[Photos with camera intrinsics]
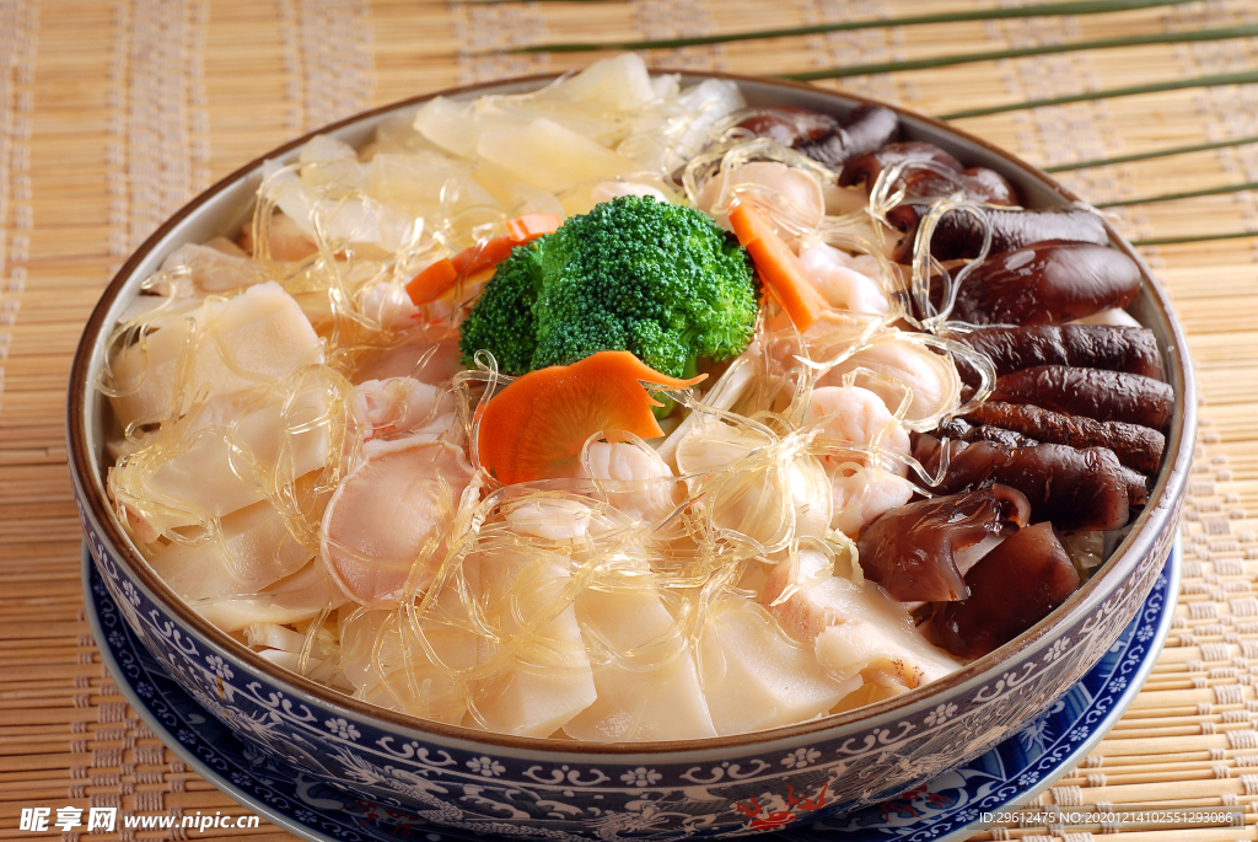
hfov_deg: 22.6
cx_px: 629
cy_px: 421
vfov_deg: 15.2
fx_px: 3148
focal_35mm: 90
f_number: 10
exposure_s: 1/200
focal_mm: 60
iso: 100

Work item: Your answer should hold exactly the lines from the one containing "vfov_deg: 15.2" through the end of the entries above, and nothing else.

Written solution:
vfov_deg: 15.2
fx_px: 3148
focal_35mm: 90
f_number: 10
exposure_s: 1/200
focal_mm: 60
iso: 100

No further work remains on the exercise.